Dieci anni senza Furio Stella: era un artigiano delle parole
Dieci anni fa ci lasciava Furio Stella. Era una domenica, proprio come oggi. Una giornata bellissima, di quelle classiche di ottobre quando non c’è troppo freddo e i colori dell’autunno fanno brillare tutto di una luce intensa e avvolgente.
La corsa nel tardo pomeriggio all’ospedale di Monselice, il precipitare della situazione con il passare delle ore, l’ultimo abbraccio con i figli Lenny e Fabio, poi con Carla, la prima moglie, e con Carlotta, la seconda. Poco prima di mezzanotte il tragico annuncio: “Furio non c’è più”.
Se n’era andato a soli 57 anni, stroncato da una leucemia vigliacca ed assassina, che aveva vanificato i pur positivi effetti del trapianto di midollo a cui si era sottoposto all’ospedale di Udine. Quel trapianto che gli – e ci – aveva riempito il cuore di speranza, tanto da vederlo a marzo sorridere fiducioso di avercela fatta, a vincere la battaglia contro “la maledetta”.
Un uomo buono, Furio, amato, semplice e al tempo stesso straordinariamente originale. Un giornalista arguto, ironico e sferzante, in grado di cogliere sempre il senso della notizia e di svilupparla al meglio.
Ci manca tanto, perché ha segnato un solco nella storia dei nostri quotidiani, maestro della professione nei riguardi dei più giovani, ai quali chiedeva soprattutto umiltà. «Nessuno deve sentirsi arrivato solo perché è entrato in un giornale», era solito ripetere convinto, «ma pensare di essere un artigiano della penna, anzi del computer, e da lì iniziare il suo lavoro ogni mattina».
Era il 18 giugno 1984 quando venne assunto alla redazione sportiva dopo il solito periodo di “gavetta” da collaboratore, e al mattino di Padova rimase sino al 31 dicembre 2013, quando uscì per una pensione anticipata imposta da uno stato di salute che non poteva più conciliarsi con i ritmi incalzanti del nostro mestiere.

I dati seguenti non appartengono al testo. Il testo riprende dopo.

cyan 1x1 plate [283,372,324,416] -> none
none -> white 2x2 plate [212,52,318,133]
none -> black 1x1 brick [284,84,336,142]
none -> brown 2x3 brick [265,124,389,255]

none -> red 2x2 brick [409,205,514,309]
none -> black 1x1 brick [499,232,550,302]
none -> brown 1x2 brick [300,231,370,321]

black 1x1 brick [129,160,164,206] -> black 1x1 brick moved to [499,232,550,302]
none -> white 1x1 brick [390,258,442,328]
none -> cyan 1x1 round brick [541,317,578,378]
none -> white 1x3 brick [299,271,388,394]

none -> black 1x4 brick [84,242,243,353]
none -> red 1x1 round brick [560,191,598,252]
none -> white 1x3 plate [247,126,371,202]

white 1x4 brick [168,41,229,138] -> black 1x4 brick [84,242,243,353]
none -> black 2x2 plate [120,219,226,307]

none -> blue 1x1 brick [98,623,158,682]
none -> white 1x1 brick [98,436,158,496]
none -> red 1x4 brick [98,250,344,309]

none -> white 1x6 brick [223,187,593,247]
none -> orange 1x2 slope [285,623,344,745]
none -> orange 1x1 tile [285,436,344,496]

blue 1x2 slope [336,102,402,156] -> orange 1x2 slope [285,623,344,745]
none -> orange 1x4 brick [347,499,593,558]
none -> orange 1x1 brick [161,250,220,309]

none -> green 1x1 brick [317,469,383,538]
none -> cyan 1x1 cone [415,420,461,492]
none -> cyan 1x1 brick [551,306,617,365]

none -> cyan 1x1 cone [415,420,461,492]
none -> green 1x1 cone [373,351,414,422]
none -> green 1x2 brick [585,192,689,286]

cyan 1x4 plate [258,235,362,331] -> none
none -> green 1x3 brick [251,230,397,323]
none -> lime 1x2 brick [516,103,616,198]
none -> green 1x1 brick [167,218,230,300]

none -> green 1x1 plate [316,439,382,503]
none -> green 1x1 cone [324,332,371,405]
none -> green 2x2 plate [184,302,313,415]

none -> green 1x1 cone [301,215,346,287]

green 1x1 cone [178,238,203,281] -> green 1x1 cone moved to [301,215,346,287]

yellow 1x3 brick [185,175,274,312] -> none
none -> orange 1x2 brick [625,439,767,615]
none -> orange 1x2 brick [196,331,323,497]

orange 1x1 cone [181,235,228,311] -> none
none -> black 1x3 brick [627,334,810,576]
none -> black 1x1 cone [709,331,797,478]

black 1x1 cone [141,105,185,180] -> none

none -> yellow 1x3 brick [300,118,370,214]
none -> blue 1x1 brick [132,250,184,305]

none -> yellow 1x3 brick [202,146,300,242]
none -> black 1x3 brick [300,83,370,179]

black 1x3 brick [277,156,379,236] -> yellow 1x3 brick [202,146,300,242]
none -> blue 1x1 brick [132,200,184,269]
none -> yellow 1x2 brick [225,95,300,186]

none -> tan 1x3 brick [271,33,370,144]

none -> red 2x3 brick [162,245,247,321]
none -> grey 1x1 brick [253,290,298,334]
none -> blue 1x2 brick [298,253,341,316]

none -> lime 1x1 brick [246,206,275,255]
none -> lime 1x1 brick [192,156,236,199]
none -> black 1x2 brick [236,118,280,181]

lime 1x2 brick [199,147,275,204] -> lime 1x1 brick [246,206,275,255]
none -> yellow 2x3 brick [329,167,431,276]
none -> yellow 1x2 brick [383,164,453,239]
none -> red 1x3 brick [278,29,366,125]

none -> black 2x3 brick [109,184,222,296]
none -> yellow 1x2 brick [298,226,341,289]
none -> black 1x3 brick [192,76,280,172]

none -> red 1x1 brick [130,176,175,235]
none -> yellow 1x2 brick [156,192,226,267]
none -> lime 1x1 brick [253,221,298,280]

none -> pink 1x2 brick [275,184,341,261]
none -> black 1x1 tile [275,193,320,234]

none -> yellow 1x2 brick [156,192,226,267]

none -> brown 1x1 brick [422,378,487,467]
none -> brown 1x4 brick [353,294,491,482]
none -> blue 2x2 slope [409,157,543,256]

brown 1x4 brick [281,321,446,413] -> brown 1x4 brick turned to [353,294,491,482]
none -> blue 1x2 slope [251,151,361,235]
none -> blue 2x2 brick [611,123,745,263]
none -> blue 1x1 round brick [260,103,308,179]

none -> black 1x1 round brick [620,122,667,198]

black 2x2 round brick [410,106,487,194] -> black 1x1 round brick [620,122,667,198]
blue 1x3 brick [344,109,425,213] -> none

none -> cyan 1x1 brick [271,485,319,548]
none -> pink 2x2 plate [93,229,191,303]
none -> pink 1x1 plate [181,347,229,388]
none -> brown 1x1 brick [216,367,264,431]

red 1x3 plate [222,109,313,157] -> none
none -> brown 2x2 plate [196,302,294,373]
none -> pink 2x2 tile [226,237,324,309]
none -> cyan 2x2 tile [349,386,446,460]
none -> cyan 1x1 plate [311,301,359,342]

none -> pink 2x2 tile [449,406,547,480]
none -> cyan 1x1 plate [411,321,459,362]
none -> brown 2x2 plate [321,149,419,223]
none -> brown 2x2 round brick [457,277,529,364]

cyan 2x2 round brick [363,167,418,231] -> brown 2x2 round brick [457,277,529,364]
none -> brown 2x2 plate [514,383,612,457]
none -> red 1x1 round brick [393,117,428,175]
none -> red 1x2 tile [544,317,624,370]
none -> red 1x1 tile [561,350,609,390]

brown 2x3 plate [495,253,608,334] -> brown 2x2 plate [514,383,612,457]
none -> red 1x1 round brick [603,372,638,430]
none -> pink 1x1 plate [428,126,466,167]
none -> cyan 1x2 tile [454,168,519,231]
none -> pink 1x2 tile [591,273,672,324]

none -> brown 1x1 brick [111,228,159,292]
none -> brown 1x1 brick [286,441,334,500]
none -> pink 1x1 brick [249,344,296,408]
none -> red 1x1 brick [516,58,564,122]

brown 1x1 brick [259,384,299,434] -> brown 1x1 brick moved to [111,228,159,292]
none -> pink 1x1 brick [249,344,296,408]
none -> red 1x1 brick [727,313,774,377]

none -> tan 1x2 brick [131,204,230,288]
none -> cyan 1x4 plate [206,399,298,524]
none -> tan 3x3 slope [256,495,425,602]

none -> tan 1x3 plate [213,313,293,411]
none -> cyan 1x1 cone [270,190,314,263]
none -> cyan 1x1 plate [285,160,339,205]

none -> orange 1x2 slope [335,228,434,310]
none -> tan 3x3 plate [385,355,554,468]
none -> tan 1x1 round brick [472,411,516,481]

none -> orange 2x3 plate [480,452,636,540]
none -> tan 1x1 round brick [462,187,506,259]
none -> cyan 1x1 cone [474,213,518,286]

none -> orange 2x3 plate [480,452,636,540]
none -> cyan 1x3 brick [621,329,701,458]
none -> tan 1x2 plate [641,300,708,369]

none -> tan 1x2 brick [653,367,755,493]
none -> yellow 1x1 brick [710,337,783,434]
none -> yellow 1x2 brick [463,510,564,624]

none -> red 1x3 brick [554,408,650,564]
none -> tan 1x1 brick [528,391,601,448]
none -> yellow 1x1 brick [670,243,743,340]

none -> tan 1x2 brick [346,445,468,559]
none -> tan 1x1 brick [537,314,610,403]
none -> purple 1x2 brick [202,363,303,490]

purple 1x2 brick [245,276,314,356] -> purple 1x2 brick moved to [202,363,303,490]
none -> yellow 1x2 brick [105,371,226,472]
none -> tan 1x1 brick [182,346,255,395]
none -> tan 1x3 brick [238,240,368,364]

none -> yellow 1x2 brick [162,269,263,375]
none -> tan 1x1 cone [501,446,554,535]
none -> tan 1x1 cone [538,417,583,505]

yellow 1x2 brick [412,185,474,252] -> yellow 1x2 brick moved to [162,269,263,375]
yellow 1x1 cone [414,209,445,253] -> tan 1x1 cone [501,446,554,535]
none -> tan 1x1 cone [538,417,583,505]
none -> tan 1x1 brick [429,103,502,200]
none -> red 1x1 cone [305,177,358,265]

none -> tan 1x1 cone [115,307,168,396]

Anche adesso i ricordi affiorano a getto continuo, il suo era un pozzo di saggezza e genialità da cui attingere a piene mani. Triestino, trovò subito un’intesa, professionale e umana, con il sottoscritto, veronese.
Eravamo agli antipodi come storia e cultura personali, eppure, piano piano, accomunati da un amore per il Calcio Padova che, a prescindere dagli obblighi professionali, ci portò ad essere testimoni entrambi di pagine e momenti indimenticabili. La nostra unione professionale diventò solida come il marmo. Il Biancoscudo è entrato di prepotenza nella vita di entrambi, terreno fertile dove accomunare fantasia e competenza, passione e (legittimo) orgoglio.
Come non riandare, con la mente, al pomeriggio infernale – per la tensione altissima in campo e sugli spalti e il caldo afoso da cui eravamo circondati – del 15 giugno 1994, in cui a Cremona il Padova si giocava, nello spareggio con il Cesena, la promozione in Serie A? Più di 10 mila tifosi mobilitati, una cornice da brividi, una squadra da emozioni indicibili. E noi due lì, in tribuna, insieme ai colleghi Claudio Baccarin e Giovanni Baschieri, a sudare freddo e a temere di non farcela a vedere quel sogno – dopo 32 anni di attesa – materializzarsi sotto i nostri occhi.
Fu una partita memorabile e quando, al fischio finale, saltammo tutti in piedi dalle sedie, Furio, con gli occhi umidi, urlò: «È fatta! Non ce la toglie più nessuno, questa fottutissima Serie A».
C’era Gildo Fattori accanto, che aveva appena concluso la radiocronaca al telefono e si lasciò andare ad un pianto incontenibile. Bisognava far festa, gridare la nostra gioia all’Italia intera, invece piangevamo come fontane.
Solo esperienze così servono a farti capire quale immenso potere aggregante abbia lo sport, e il calcio in particolare. Calcio, sport a tutto tondo, ma anche scienza. La passione per gli Ufo e i cerchi di grano, quante volte le ore ci sono volate via con quegli argomenti… E poi le nostre famiglie, lui orgoglioso dei suoi due maschi – Fabio gli assomiglia come una goccia d’acqua – il sottoscritto di Beatrice e Giovanni.
Chissà cosa starà pensando lassù, dove tutto dev’essere bellissimo. Strizzaci l’occhio, qualche volta, se puoi. Noi proveremo ad incrociarlo, quello sguardo unico ed inimitabile, accompagnandolo con un sorriso. Ciao Furio.